QSR Holdings Inc. alleges that Angiotech concealed damaging information about the sales performance of a Quill product prior to Angiotech’s acquisition of the company. It also alleges that Angiotech acted to deliberately reduce future milestone-related payments to QSR. The shareholder group is seeking compensation and punitive damages together with legal fees from the Vancouver-based company through both federal litigation and arbitration proceedings with the American Arbitration Assn. The federal complaint charges include fraudulent inducement, breach of contract and tortious interference.
Angiotech said it plans to vigorously defend itself against the claims.
"Given the nascent stages of these proceedings, it is not possible at this time to predict the outcome of the Federal Litigation or of any arbitration or other proceeding that may result from the arbitration demand," according to a press release.
QSR contends that Quill would not have inked the 2006 merger agreement with Angiotech if it had known about $2.4 million worth of returned Quill wound closure products, according to court documents.
At the time of the merger, Angiotech subsidiary Surgical Specialties Corp. had a distribution agreement with Quill, and allegedly hid the returned product in a warehouse.
The merger agreement included an up-front payment of $40 million and future payments of up to $160 million to be made based on future product sales. Those included earn-out period payments, a milestone payment of $10 million for the sale of a Quill wound closure product and $10 million upon receipt of Food & Drug Administration clearance of a tendon repair indication for that product, according to the documents.

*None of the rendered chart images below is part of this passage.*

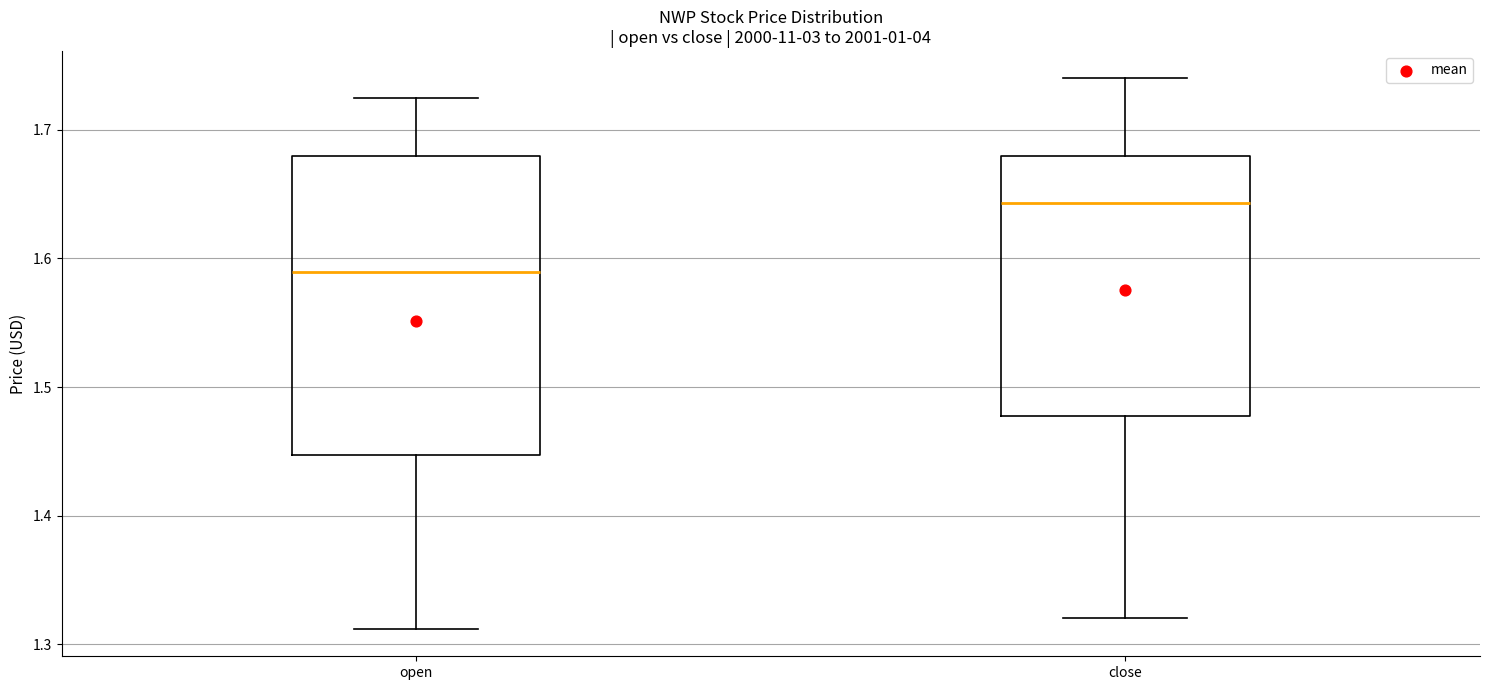

Reading left to right, transcribe this box plot: for each box, give where its median line is, the range the box spans, and where its two whiskers end, as read against the y-axis. The values are not printed on the chart, so give them approximately, as read against the axis.

open: median 1.59, box 1.45 to 1.68, whiskers 1.31 to 1.73
close: median 1.64, box 1.48 to 1.68, whiskers 1.32 to 1.74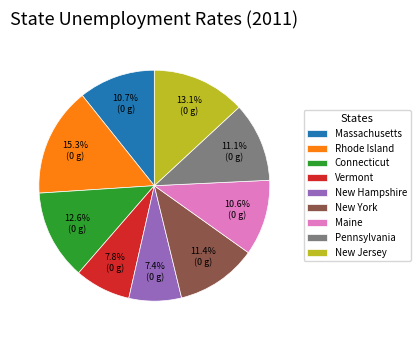

What is the total percentage of New York and Rhode Island?

26.7%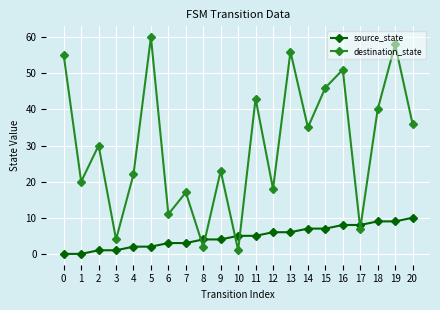

Reading left to right, list all the values displayed in this chart.

source_state: 0	0	1	1	2	2	3	3	4	4	5	5	6	6	7	7	8	8	9	9	10
destination_state: 55	20	30	4	22	60	11	17	2	23	1	43	18	56	35	46	51	7	40	58	36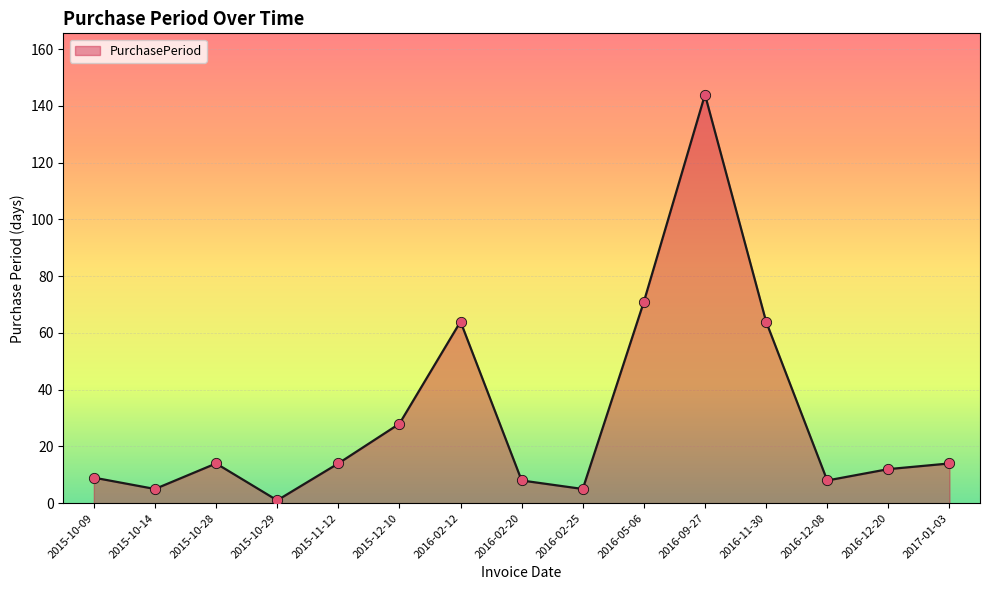

Approximately how many times larger is the value at 2015-11-12 compared to 2016-02-25?

2.8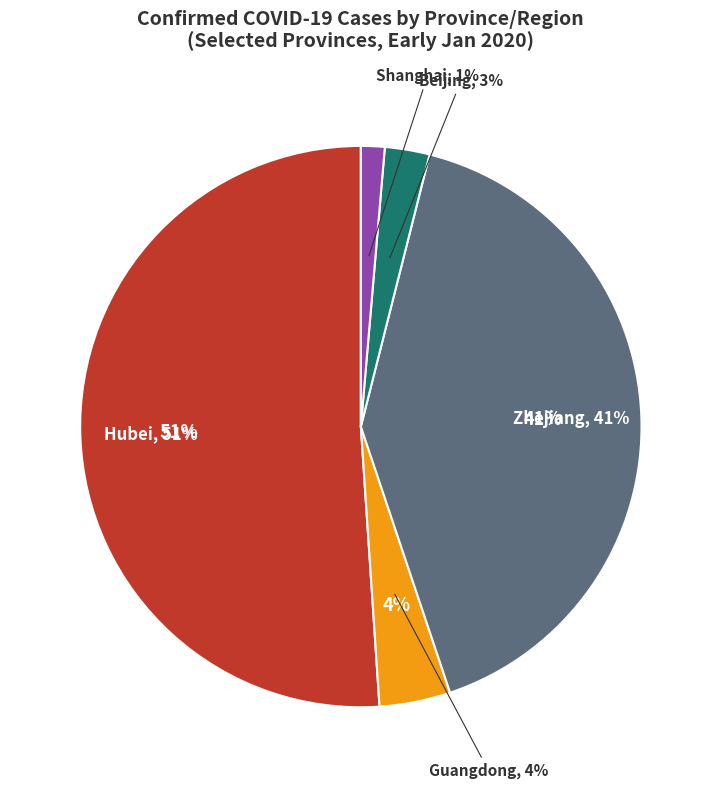

Between Hubei and Zhejiang, which is larger?

Hubei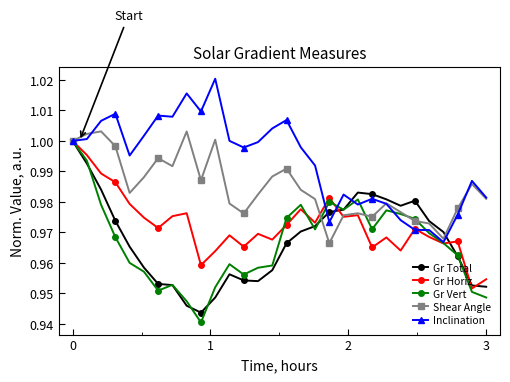

Which series has the largest total across all categories?

Inclination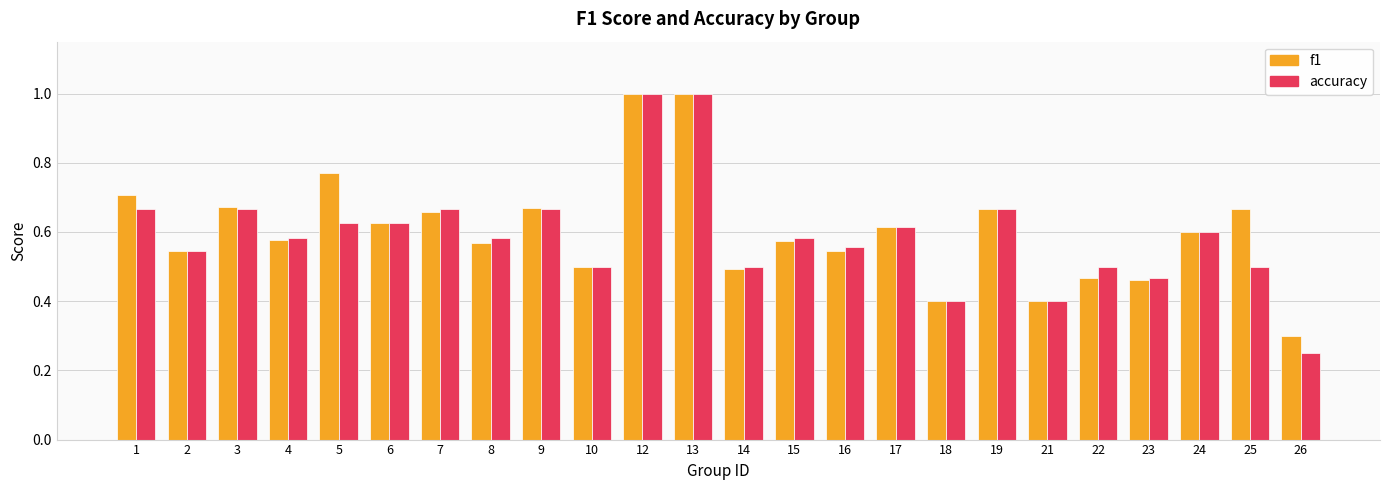

Which series has the largest range (max minus min)?

accuracy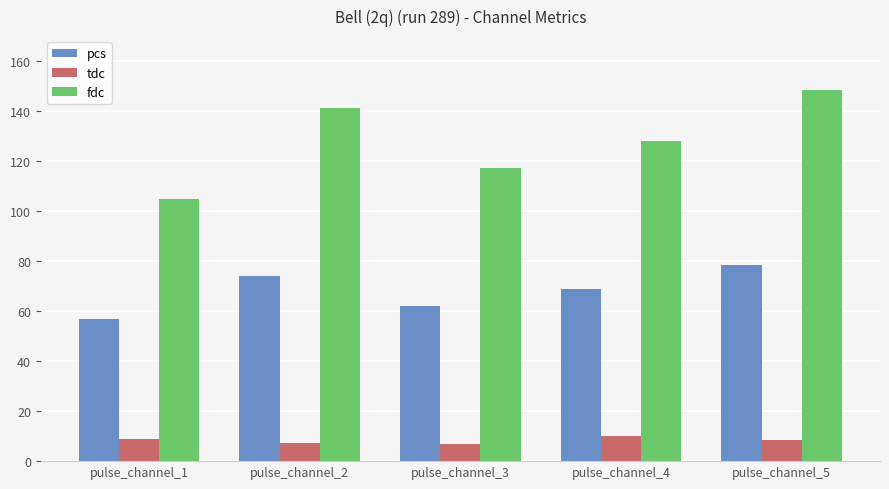

At which label is fdc closest to 126?

pulse_channel_4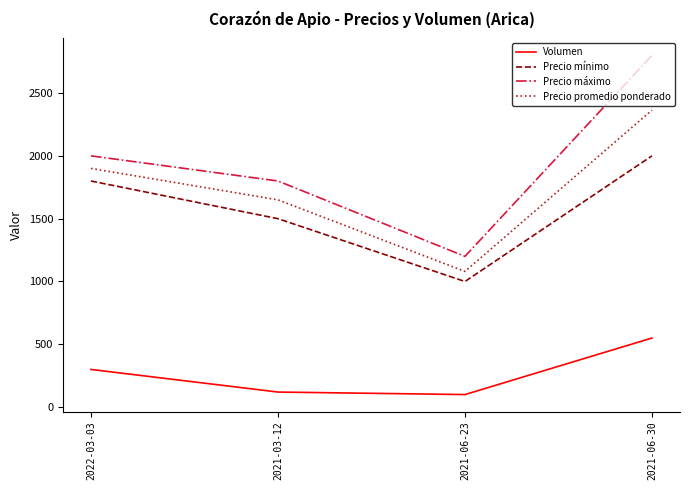

The value of Precio mínimo at 2021-06-30 is 3077. True or false?

False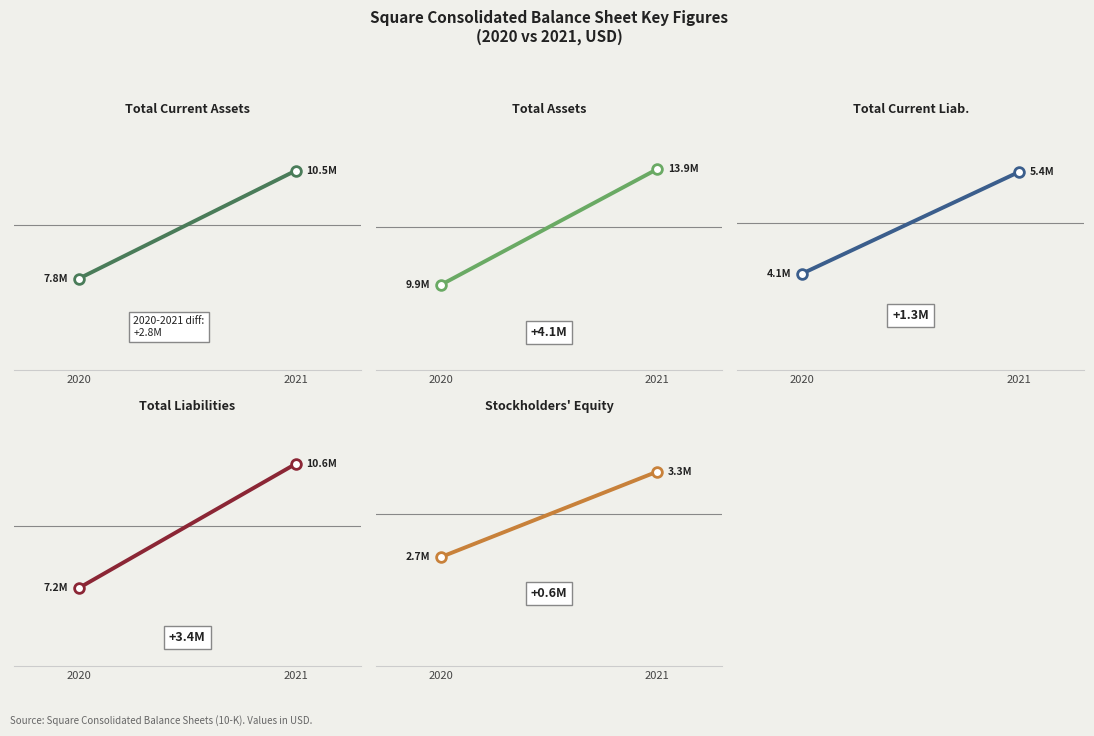

True or false: Total current assets has a value of 7761629 at 2020.

True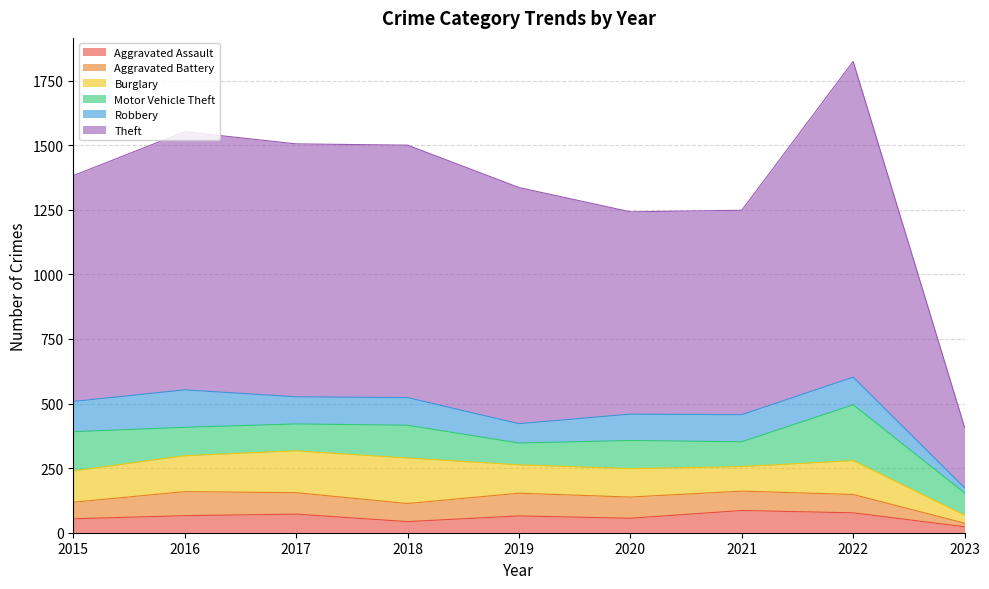

What is the difference between the Aggravated Battery values at 2017 and 2021?

8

QSR contends that the Quill product returns and "other undisclosed factors" affected the earn-out payments and virtually assured "that QSR would never realize the value of the negotiated bargain."
Angiotech deliberately abandoned plans to obtain FDA clearance for the Quill product’s tendon repair indication or directed that such plans be abandoned in order to avoid the related milestone payment, according to the lawsuit.
Angiotech’s acquisitions were an attempt to diversify its product offerings. The company co-developed and produces coatings for Natick, Mass.-based Boston Scientific Corp.’s (NYSE:BSX) Taxus drug-eluting stents, sales of which have been falling in recent years. Royalty revenues derived from sales of the Taxus stent dropped by 50 percent during Angiotech’s last fiscal quarter. The company reported $8.9 million in Taxus royalties during the quarter, compared to $16.9 million during the same period the previous year.
The company’s shares, which face a possible de-listing from the NASDAQ stock exchange, were trading at 47 cents this morning. The company also deferred $9.7 million in interest payments on debt that were due Oct. 1, looking to “effectuate a transaction that would materially reduce the company’s existing debt levels.”